WILLIAMSBURG, Brooklyn (WABC) -- The NYPD on Wednesday fired the police officer accused of killing a pedestrian in an off-duty drunk driving crash in Brooklyn.
Police say Nicholas Batka had been drinking with two other officers before he ran his SUV onto a curb in Williamsburg Saturday, striking a group of pedestrians.
Andrew Esquivel, a 21-year old MIT student from California, died in the accident.
Investigators returned to The Whiskey Brooklyn on North 11th Street Wednesday looking for possible surveillance video.
Because Batka has less than two years on the force, he is a probationary officer who is not required to face a departmental trial before termination.
"That type of behavior will not be tolerated," NYPD Commissioner William Bratton said. "We want to take a close look at those two officers to see what was going on in that establishment and others they might have visited during the course of that evening to determine how much they were drinking, and were they, in fact, driving after ingesting significant amounts of alcohol."

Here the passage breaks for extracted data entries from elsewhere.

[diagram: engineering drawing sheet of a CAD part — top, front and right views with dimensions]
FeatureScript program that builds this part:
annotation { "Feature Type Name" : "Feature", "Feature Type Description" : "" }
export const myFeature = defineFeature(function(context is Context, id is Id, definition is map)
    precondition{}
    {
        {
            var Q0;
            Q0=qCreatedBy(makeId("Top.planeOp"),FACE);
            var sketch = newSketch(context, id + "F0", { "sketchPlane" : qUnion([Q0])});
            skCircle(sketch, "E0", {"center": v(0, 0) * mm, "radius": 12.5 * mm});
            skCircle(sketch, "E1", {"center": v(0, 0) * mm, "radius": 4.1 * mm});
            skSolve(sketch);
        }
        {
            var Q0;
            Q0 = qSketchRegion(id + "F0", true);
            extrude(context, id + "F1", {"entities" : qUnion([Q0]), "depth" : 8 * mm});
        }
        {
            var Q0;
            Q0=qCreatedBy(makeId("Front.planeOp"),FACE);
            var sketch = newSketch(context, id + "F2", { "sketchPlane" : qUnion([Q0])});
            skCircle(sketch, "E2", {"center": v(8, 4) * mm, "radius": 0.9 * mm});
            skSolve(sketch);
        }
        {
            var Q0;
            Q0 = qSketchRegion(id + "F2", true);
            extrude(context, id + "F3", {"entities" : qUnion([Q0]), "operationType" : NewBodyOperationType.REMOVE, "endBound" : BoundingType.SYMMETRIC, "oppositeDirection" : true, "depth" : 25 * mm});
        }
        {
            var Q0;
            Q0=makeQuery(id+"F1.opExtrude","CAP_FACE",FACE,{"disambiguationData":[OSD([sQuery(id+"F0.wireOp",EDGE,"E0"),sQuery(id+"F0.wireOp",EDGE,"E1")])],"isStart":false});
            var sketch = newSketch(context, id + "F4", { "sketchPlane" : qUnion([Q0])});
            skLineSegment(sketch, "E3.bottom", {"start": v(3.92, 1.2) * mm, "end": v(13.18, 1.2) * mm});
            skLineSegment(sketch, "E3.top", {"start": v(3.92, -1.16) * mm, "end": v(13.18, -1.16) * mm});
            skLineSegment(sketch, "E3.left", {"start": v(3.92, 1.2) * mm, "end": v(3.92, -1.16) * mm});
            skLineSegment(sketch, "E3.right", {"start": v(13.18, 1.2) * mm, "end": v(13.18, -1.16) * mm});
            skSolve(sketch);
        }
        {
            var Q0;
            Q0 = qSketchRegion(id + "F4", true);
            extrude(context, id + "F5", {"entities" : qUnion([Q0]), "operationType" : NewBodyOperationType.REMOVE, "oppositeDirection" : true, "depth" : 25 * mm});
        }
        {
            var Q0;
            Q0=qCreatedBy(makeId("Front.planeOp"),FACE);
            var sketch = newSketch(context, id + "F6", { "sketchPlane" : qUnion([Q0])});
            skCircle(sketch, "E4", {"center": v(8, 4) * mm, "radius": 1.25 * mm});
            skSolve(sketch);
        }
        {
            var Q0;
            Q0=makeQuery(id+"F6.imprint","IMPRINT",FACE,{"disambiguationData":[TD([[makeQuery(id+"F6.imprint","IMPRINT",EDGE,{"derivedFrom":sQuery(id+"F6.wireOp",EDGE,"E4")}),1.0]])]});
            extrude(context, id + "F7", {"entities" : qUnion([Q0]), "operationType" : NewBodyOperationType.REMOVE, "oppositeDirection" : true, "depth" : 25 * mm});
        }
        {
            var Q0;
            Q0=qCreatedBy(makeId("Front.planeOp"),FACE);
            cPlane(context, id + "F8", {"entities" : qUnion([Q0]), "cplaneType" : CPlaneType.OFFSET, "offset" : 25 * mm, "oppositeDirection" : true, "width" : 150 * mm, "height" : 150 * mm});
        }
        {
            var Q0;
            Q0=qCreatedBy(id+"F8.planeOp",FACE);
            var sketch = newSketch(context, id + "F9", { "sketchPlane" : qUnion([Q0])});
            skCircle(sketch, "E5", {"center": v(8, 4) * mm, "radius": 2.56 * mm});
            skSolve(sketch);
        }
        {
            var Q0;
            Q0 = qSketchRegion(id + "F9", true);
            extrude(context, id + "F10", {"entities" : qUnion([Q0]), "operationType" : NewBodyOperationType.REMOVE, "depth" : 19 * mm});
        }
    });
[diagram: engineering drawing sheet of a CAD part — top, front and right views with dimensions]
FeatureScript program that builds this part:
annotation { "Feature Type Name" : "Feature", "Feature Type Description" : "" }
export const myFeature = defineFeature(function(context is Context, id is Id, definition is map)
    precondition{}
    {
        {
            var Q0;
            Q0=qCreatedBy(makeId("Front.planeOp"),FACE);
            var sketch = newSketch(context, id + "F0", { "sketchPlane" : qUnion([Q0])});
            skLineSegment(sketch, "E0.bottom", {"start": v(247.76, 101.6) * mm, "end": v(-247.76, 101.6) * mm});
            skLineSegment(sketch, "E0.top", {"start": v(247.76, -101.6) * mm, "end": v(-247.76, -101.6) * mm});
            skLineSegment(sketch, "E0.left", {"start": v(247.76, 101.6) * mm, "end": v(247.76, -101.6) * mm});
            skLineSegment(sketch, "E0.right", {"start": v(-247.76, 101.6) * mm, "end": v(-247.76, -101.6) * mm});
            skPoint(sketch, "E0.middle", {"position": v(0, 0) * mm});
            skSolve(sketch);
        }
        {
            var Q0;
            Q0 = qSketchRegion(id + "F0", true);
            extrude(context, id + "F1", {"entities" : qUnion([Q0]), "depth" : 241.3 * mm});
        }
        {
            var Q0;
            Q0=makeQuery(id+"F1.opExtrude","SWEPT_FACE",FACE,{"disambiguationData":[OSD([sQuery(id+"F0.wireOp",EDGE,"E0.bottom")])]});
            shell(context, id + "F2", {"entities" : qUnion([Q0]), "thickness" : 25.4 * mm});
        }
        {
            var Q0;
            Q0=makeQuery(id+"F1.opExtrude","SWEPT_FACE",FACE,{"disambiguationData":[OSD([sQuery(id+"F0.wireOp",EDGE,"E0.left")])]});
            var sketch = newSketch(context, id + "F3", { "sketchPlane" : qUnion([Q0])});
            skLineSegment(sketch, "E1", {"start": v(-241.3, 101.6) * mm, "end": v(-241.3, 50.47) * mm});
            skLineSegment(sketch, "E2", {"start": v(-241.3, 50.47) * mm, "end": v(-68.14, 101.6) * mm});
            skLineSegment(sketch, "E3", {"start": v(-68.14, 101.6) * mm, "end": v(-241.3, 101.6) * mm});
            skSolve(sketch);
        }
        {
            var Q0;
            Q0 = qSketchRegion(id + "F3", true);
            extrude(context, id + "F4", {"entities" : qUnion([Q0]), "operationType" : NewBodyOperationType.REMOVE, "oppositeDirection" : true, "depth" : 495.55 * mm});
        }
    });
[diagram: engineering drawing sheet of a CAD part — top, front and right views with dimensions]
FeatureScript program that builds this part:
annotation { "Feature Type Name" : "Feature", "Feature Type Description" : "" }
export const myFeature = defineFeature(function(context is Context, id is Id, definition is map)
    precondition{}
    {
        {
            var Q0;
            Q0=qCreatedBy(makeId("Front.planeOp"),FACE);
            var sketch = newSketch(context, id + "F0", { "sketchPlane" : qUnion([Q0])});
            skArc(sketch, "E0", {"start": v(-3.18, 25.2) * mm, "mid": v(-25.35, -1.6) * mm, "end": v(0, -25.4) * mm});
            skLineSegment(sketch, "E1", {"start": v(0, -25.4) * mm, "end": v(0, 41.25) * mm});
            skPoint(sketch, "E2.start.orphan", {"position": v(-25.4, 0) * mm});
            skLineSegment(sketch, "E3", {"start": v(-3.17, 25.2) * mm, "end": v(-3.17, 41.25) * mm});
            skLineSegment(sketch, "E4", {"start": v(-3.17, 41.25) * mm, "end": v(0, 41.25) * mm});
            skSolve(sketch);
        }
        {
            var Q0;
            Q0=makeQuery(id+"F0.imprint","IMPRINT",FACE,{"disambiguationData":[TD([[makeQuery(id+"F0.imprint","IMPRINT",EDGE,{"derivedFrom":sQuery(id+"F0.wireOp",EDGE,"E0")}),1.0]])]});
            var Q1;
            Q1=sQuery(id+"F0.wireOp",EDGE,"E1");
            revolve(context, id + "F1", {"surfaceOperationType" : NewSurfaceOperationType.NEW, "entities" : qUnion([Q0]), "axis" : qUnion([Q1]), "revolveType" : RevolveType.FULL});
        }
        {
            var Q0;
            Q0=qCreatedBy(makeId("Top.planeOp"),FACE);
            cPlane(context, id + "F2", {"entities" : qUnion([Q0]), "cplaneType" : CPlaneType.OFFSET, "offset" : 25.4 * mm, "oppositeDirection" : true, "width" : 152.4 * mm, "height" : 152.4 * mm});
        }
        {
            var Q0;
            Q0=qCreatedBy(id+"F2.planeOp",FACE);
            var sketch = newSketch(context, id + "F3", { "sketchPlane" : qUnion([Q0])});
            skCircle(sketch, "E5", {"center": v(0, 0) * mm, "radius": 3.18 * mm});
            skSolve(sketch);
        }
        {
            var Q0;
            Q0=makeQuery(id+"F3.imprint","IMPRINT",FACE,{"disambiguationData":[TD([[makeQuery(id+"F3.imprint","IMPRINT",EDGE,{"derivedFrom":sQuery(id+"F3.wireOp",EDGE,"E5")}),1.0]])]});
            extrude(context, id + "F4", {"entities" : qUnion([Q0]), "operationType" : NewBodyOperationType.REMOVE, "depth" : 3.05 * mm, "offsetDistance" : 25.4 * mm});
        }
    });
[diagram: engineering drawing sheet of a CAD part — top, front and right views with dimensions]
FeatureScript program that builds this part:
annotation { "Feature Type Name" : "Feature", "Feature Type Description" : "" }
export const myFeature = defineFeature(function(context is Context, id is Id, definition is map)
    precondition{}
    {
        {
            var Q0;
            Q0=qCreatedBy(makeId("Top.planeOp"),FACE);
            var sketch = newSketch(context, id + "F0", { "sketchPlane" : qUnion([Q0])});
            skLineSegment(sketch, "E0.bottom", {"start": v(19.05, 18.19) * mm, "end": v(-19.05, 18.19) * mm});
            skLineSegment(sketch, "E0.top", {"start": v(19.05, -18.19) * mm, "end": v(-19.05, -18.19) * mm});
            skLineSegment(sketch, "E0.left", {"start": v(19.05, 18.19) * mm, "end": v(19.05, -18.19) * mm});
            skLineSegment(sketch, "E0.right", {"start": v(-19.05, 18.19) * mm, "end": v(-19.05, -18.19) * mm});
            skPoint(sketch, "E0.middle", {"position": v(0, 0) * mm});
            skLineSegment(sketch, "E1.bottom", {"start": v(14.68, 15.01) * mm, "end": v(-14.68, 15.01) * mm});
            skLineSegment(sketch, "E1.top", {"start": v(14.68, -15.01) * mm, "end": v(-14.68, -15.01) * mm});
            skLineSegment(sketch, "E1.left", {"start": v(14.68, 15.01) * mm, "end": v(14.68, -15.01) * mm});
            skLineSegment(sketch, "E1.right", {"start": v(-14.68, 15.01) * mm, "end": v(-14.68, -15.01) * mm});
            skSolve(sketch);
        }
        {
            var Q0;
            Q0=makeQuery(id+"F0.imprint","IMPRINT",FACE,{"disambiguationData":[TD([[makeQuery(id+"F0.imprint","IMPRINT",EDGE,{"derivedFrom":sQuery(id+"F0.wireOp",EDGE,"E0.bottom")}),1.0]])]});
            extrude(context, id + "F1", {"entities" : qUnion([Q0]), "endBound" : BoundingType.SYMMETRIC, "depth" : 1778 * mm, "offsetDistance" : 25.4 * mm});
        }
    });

The two other officers were placed on modified duty, "for the good of the department," police said. Their guns and badges were temporarily taken away Tuesday morning.
Batka, 28, is charged with DWI and manslaughter.
"He's absolutely distraught and heartbroken," attorney Michael Farkas said. "And we're going to work very hard to make sure every fact in this case comes to light."
All three worked on the Manhattan Transit Squad. Batka refused a breathalyzer test at the scene, and witnesses said he tried to leave before they held him at the scene.